Dataset entries:

Content starts

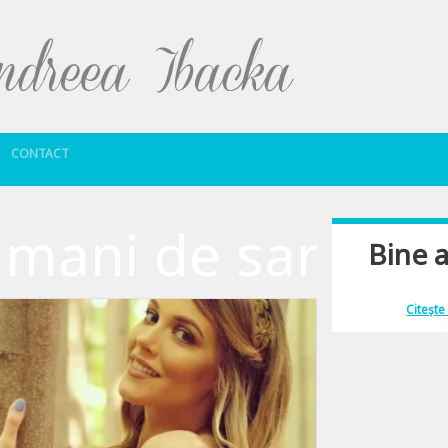
Sari la conținut
CONTACT
amani de sarcina
Bine a
Îmi place să comu
Citește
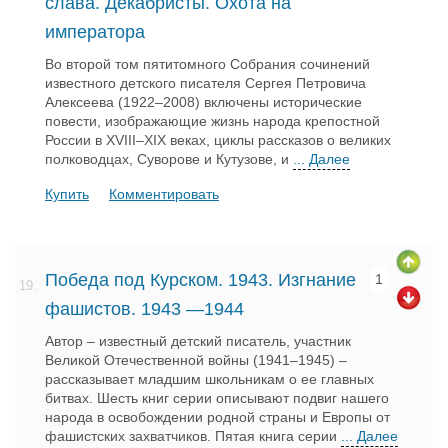
слава. Декабристы. Охота на
императора
Во второй том пятитомного Собрания сочинений
известного детского писателя Сергея Петровича
Алексеева (1922–2008) включены исторические
повести, изображающие жизнь народа крепостной
России в XVIII–XIX веках, циклы рассказов о великих
полководцах, Суворове и Кутузове, и
... Далее
Купить
Комментировать
Победа под Курском. 1943. Изгнание
1
19.
фашистов. 1943 —1944
Автор – известный детский писатель, участник
Великой Отечественной войны (1941–1945) –
рассказывает младшим школьникам о ее главных
битвах. Шесть книг серии описывают подвиг нашего
народа в освобождении родной страны и Европы от
фашистских захватчиков. Пятая книга серии
... Далее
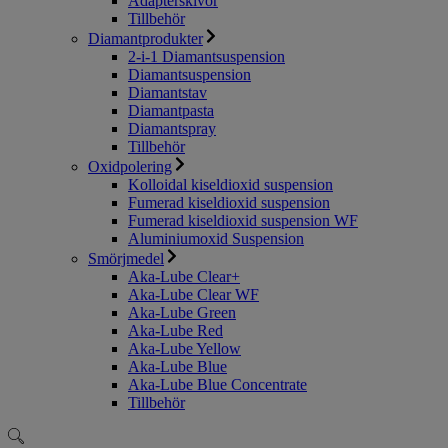
Adapterskivor
Tillbehör
Diamantprodukter
2-i-1 Diamantsuspension
Diamantsuspension
Diamantstav
Diamantpasta
Diamantspray
Tillbehör
Oxidpolering
Kolloidal kiseldioxid suspension
Fumerad kiseldioxid suspension
Fumerad kiseldioxid suspension WF
Aluminiumoxid Suspension
Smörjmedel
Aka-Lube Clear+
Aka-Lube Clear WF
Aka-Lube Green
Aka-Lube Red
Aka-Lube Yellow
Aka-Lube Blue
Aka-Lube Blue Concentrate
Tillbehör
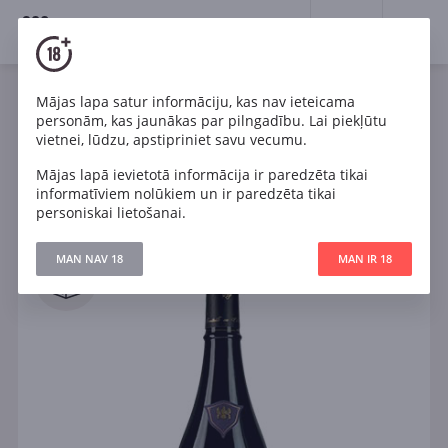
18+
0
Wines
Mājas lapa satur informāciju, kas nav ieteicama
personām, kas jaunākas par pilngadību. Lai piekļūtu
vietnei, lūdzu, apstipriniet savu vecumu.
Filtri
ATJAUNOT
Mājas lapā ievietotā informācija ir paredzēta tikai
informatīviem nolūkiem un ir paredzēta tikai
personiskai lietošanai.
Meklēt
MAN NAV 18
MAN IR 18
Visi
IELIKT GROZĀ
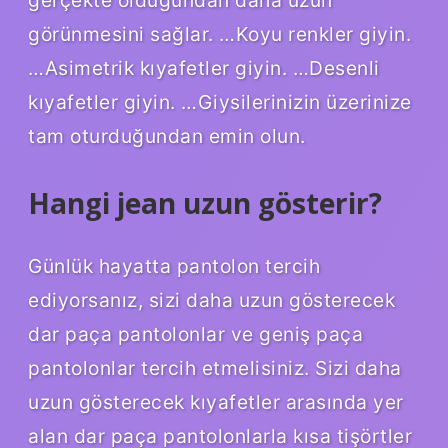
görünmesini sağlar. …Koyu renkler giyin.
…Asimetrik kıyafetler giyin. …Desenli
kıyafetler giyin. …Giysilerinizin üzerinize
tam oturduğundan emin olun.
Hangi jean uzun gösterir?
Günlük hayatta pantolon tercih
ediyorsanız, sizi daha uzun gösterecek
dar paça pantolonlar ve geniş paça
pantolonlar tercih etmelisiniz. Sizi daha
uzun gösterecek kıyafetler arasında yer
alan dar paça pantolonlarla kısa tişörtler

Content ends

What you need to do: Please switch "Tillbehör" to "Accessoarer" everywhere it occurs in the items above and give their lines again with nothing else changed. Leave the pictures out.

Answer for this exercise:
Sari la conținut
CONTACT
amani de sarcina
Bine a
Îmi place să comu
Citește
слава. Декабристы. Охота на
императора
Во второй том пятитомного Собрания сочинений
известного детского писателя Сергея Петровича
Алексеева (1922–2008) включены исторические
повести, изображающие жизнь народа крепостной
России в XVIII–XIX веках, циклы рассказов о великих
полководцах, Суворове и Кутузове, и
... Далее
Купить
Комментировать
Победа под Курском. 1943. Изгнание
1
19.
фашистов. 1943 —1944
Автор – известный детский писатель, участник
Великой Отечественной войны (1941–1945) –
рассказывает младшим школьникам о ее главных
битвах. Шесть книг серии описывают подвиг нашего
народа в освобождении родной страны и Европы от
фашистских захватчиков. Пятая книга серии
... Далее
Adapterskivor
Accessoarer
Diamantprodukter
2-i-1 Diamantsuspension
Diamantsuspension
Diamantstav
Diamantpasta
Diamantspray
Accessoarer
Oxidpolering
Kolloidal kiseldioxid suspension
Fumerad kiseldioxid suspension
Fumerad kiseldioxid suspension WF
Aluminiumoxid Suspension
Smörjmedel
Aka-Lube Clear+
Aka-Lube Clear WF
Aka-Lube Green
Aka-Lube Red
Aka-Lube Yellow
Aka-Lube Blue
Aka-Lube Blue Concentrate
Accessoarer
18+
0
Wines
Mājas lapa satur informāciju, kas nav ieteicama
personām, kas jaunākas par pilngadību. Lai piekļūtu
vietnei, lūdzu, apstipriniet savu vecumu.
Filtri
ATJAUNOT
Mājas lapā ievietotā informācija ir paredzēta tikai
informatīviem nolūkiem un ir paredzēta tikai
personiskai lietošanai.
Meklēt
MAN NAV 18
MAN IR 18
Visi
IELIKT GROZĀ
görünmesini sağlar. …Koyu renkler giyin.
…Asimetrik kıyafetler giyin. …Desenli
kıyafetler giyin. …Giysilerinizin üzerinize
tam oturduğundan emin olun.
Hangi jean uzun gösterir?
Günlük hayatta pantolon tercih
ediyorsanız, sizi daha uzun gösterecek
dar paça pantolonlar ve geniş paça
pantolonlar tercih etmelisiniz. Sizi daha
uzun gösterecek kıyafetler arasında yer
alan dar paça pantolonlarla kısa tişörtler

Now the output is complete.